In an arena plastered with his "Country First" slogan, McCain told the GOP's most faithful supporters that he's repeatedly worked with members of both parties to fix the country's ills.
"That's how I will govern as president," he said. "I will reach out my hand to anyone to help me get this country moving again. I have that record and the scars to prove it. Senator Obama does not."
It was a rare mention of his Democratic rival; McCain used his name only six times. And, he mentioned the words Republicans and Democrats mainly in tandem, urging the two sides to work together and trying to show how he was unafraid to take on both parties to force change.
McCain ended his 50-minute speech with a call to arms: He exhorted, "Fight with me. Fight with me," as the crowd's roar of approval drowned out his voice. With music blaring and balloons cascading, McCain stopped to savor the moment, then stepped down from the podium and was swallowed up among the cheering delegates.
For all his talk of reaching across the aisle, McCain got in jabs at Obama. After all, there are only two months until Election Day.
He said Obama would raise taxes, close markets, increase government spending, eliminate jobs. He criticized Obama on energy, health care, and education policies.
The audience was clearly hungry for it: They booed Obama after every criticism, though there were relatively few.
Speechmaking has never been McCain's strong point, and his delivery Thursday clearly paled next to that of his running mate or his Democratic rivals. Pausing after each idea, McCain's tone seemed better suited to a speech in the Senate.
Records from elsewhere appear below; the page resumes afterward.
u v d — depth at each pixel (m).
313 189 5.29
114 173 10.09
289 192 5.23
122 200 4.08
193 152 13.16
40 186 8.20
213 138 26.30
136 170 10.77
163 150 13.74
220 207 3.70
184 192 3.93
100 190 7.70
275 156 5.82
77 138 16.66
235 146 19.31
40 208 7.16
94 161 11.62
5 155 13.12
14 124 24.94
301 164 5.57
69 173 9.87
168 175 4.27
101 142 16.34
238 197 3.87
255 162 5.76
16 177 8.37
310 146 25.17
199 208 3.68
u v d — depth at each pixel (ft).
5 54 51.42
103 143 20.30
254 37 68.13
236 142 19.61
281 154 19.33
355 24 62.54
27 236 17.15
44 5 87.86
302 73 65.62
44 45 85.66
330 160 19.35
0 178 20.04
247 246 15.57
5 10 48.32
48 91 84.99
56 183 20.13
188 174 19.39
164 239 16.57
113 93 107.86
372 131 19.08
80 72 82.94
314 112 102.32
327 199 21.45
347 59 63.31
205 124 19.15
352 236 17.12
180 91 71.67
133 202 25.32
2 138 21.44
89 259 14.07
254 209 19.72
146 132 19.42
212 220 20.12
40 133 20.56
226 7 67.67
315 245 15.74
Obama, Democratic No. 2 Joe Biden and running mate Sarah Palin had been riveting; McCain offered more of a laundry list.
The delegates didn't seem to mind if their nominee lacked Obama's rhetorical polish.
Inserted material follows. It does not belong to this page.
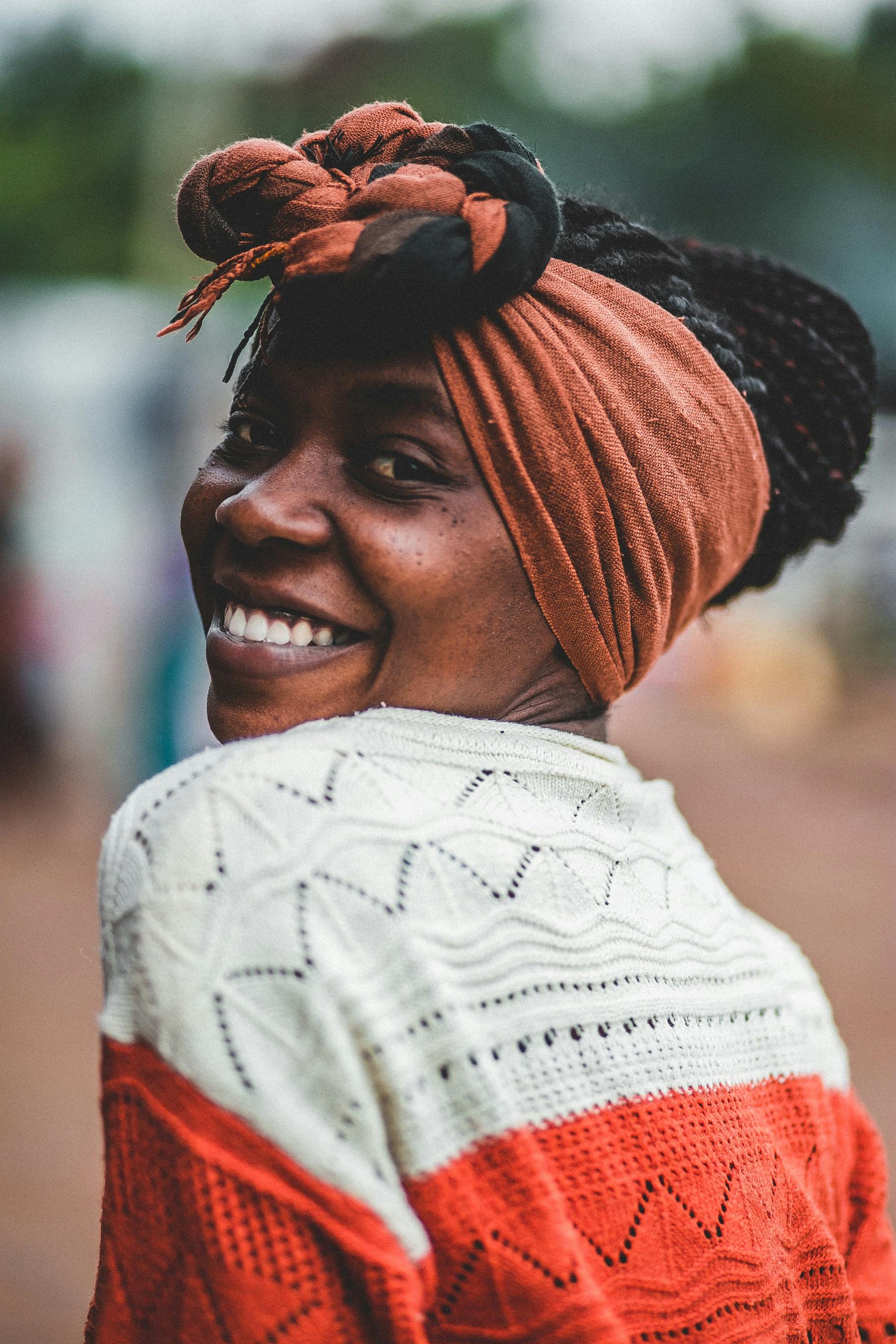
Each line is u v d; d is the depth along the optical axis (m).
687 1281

"This guy has more experience in his little pinkie from speaking in the Senate than Obama will ever have," said Colorado delegate Gabriel Schwartz. "It was a much better speech for what it said and the way he delivered it honestly than some smooth speech from someone who can't deliver."
McCain mostly refrained from the brass-knuckled rhetoric that marked Obama's speech exactly one week earlier.
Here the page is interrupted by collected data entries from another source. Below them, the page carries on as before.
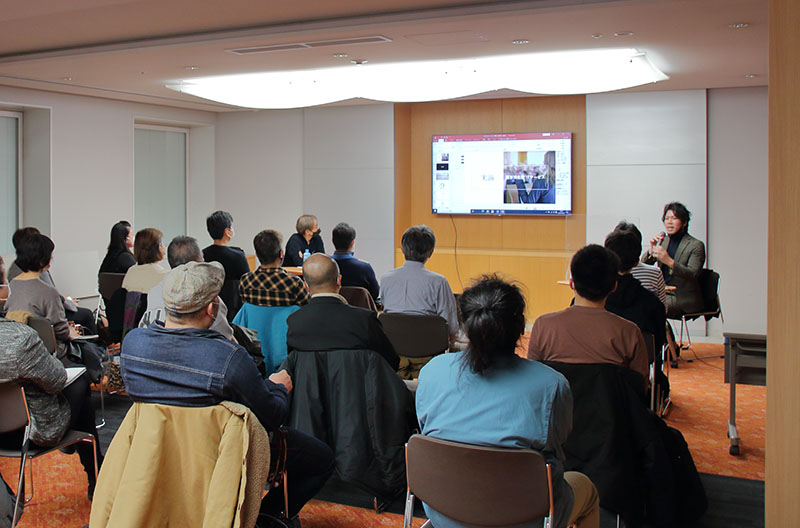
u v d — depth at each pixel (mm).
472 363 2227
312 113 9578
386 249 9289
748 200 7938
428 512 2350
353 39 5352
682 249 6344
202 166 10234
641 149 8195
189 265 2414
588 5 4383
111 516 2252
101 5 4441
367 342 3314
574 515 2426
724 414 5156
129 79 7211
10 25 5137
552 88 7160
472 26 4930
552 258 8609
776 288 2514
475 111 9156
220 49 5684
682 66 6574
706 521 3408
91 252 8078
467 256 9008
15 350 2898
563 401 2244
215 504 2225
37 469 4117
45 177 8047
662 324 4047
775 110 2467
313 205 9656
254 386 2375
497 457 2137
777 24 2445
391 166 9195
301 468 2934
Perhaps the Republican's sharpest hit came without even a mention of his Democratic rival.
"I'm not running for president because I think I'm blessed with such personal greatness that history has anointed me to save our country in its hour of need," McCain mocked. "My country saved me. My country saved me, and I cannot forget it. And I will fight for her for as long as I draw breath, so help me God."
McCain has cast Obama as a presumptuous candidate, and his campaign has likened the Democrat to a would-be messiah.
The Arizona senator also issued a warning "to the old, big-spending, do-nothing, me-first, country-second Washington crowd: Change is coming." That, too, was an indirect Obama reference. McCain has suggested his Democratic rival puts personal ambition above the country.
In his comments, McCain left it to his audience to connect the dots.
Certainly, McCain's speech wasn't as sharp as Palin's address to the delegates the night before or a host of other speakers who came before him. Their speeches were filled with biting attacks on Obama and his Democrats.
McCain, however, can't risk turning off undecided swing voters, many of whom recoil at negative campaigning.
Early on in his 50-minute address, protesters inside the hall interrupted McCain's address a few times, but on each occasion the crowd shouted them down with chants of "USA, USA." McCain himself was unfazed, telling the audience, "please don't be diverted by the ground noise and the static."
"Americans want us to stop yelling at each other," he added, trying to use the disruption to his advantage.
A Vietnam prisoner of war, McCain pointed to his 5 1/2 years in captivity as a life-changing turning point.
"I fell in love with my country when I was a prisoner in someone else's," he said. "I loved it because it was not just a place, but an idea, a cause worth fighting for. I was never the same again. I wasn't my own man anymore. I was my country's."